People are hysterically calling it the Netflix show of the year. Squid Game is not only doing well as an international, non-English-language series, it is doing very well overall on Netflix. Forget Lupine, Casa de Papel or that guilty pleasure called Bridgerton, people are absolutely right about Squid Game.
When I was about 16 years old, I saw Battle Royale. The Korean film in which a group of young people are evicted on an island with all kinds of weapons and in which only one person remains. It really took a while before my brain stopped thinking about Korean schoolgirls every time I wrote something about PUBG or Fortnite. Battle Royale made an impression.
Squid Game
Not so much because of its violence, although that undoubtedly plays a part, especially because the concept is so fascinating. You’re going to think: what would I do if I was in this situation? It may seem like there is no choice, but of course there is always one. It’s the same in Squid Game. In fact, in that series the creators of the game are very reasonable.
Squid Game sounds like a funny cartoon with a squid or like a game studio that had an indie hit. It’s not both. It is a Korean series whose first season has been on Netflix for a week. The concept is simple: take a few hundred Koreans who are deeply in debt, put them together and instruct them to play six children’s games.
This game I know as Annemaria Koekkoek is played, cookies eaten and rope drawn. You would almost think it is a children’s camp for adults. The rules are also quite simple: once the game has started, you cannot stop. You have to follow the rules of the game and lastly, the game can stop, but only if a majority of the group agrees.
Ultimately, of course, they don’t invite poor people for nothing: there is a huge amount of money to be won. On the other hand, if you don’t follow the rules of the game, you will be eliminated. In short, if you move in a game at the moment when you have to stand still, you will be shot. Well, those are the rules. And those rules sometimes lead to a bloodbath. And they say money stinks.
Battle Royale
Squid Game is in some ways a kind of chopped up battle royale. In every game I completely empathize and think about what I would do. In the meantime, you also have to empathize with the protagonist of the play, Seong, because he is breeding his life completely and then seeing the Squid Game as the only way out. The clever thing is that showrunner Hwang Dong-hyuk also very consciously made him a terrible sucker.

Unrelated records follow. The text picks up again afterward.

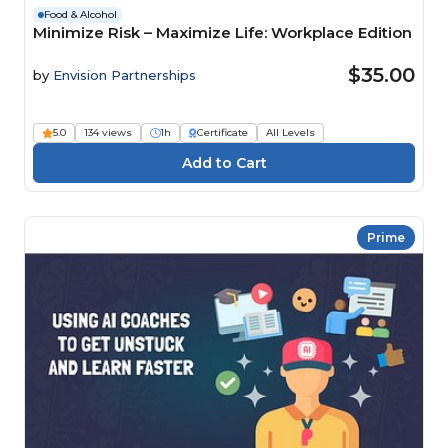
Food & Alcohol
Minimize Risk – Maximize Life: Workplace Edition
$35.00
by
Envision Partnerships
5.0
134 views
1h
Certificate
All Levels
Prime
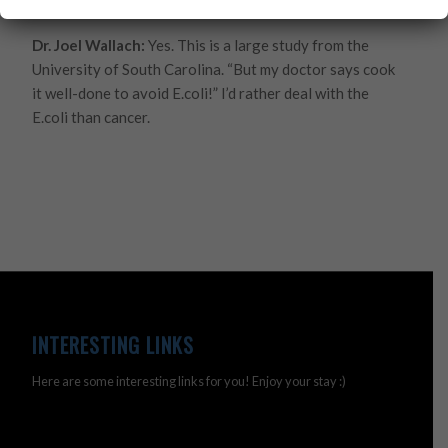
Come on doc.
Dr. Joel Wallach:
Yes. This is a large study from the
University of South Carolina. “But my doctor says cook
it well-done to avoid E.coli!” I’d rather deal with the
E.coli than cancer.
INTERESTING LINKS
Here are some interesting links for you! Enjoy your stay :)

It is actually quite difficult to empathize with him as a person, but because of everything that happens privately around him, at a certain point you shout ‘Hwang, Hwang!’ to your television, as if you were watching a Formula 1 race. looks. And this series has many more twists and turns than the average race. Sometimes it is even extremely absurd.
There are games in which people have to make very strange movements. Or the place where the soldiers who run the game roam, that’s like looking at cotton candy every time. The extremely raw, dark story, the mindless bloodshed, it’s all balanced with bits that have heart, or are simply very absurd. It’s like watching a dream, which sometimes turns into a nightmare, and then goes back to a dream again. And yes, it does go back to that nightmare.

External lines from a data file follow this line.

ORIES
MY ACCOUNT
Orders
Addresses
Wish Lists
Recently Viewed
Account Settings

Required: your full attention
Many people watch Netflix while doing something else, but you can’t if you’re watching something in a language you don’t master. You have to watch it with your full attention, so you see the entire series exactly as it is intended. You’ll soon be completely immersed in the great Korean world and that strange Squid Game world within.
It only took me half an episode to be completely hooked. Night’s rest? Well, three hours of sleep is enough. So be aware of whether you are going to watch this series alone or with someone else, because once you start, you want to continue watching and is not always socially desirable.
What makes this series really brilliant in my opinion, that’s how that thought of: how would I behave in this game? is transcended at some point. It is no longer just about children’s games, but about the way the world works, the role that money plays and how people interact with each other. And above all: why?
Don’t worry, you probably won’t end up in an existential crisis, because in the meantime people are still dying in the weirdest ways and bizarre situations keep happening in the most childish settings.
In Roblox and other games, the games from Sguid Game are fully imitated, even with good-looking outfits. I bet the Dutch carnaval will also have some Squid Games outfits next year. Let me tell you: you can check out the craziest creative excesses using the hashtag #squidgame on social media. Don’t do it though. Not going to TikTok yourself will save you a few hours of your life. Hours you can put into… yes, watching Squid Game. Just do it.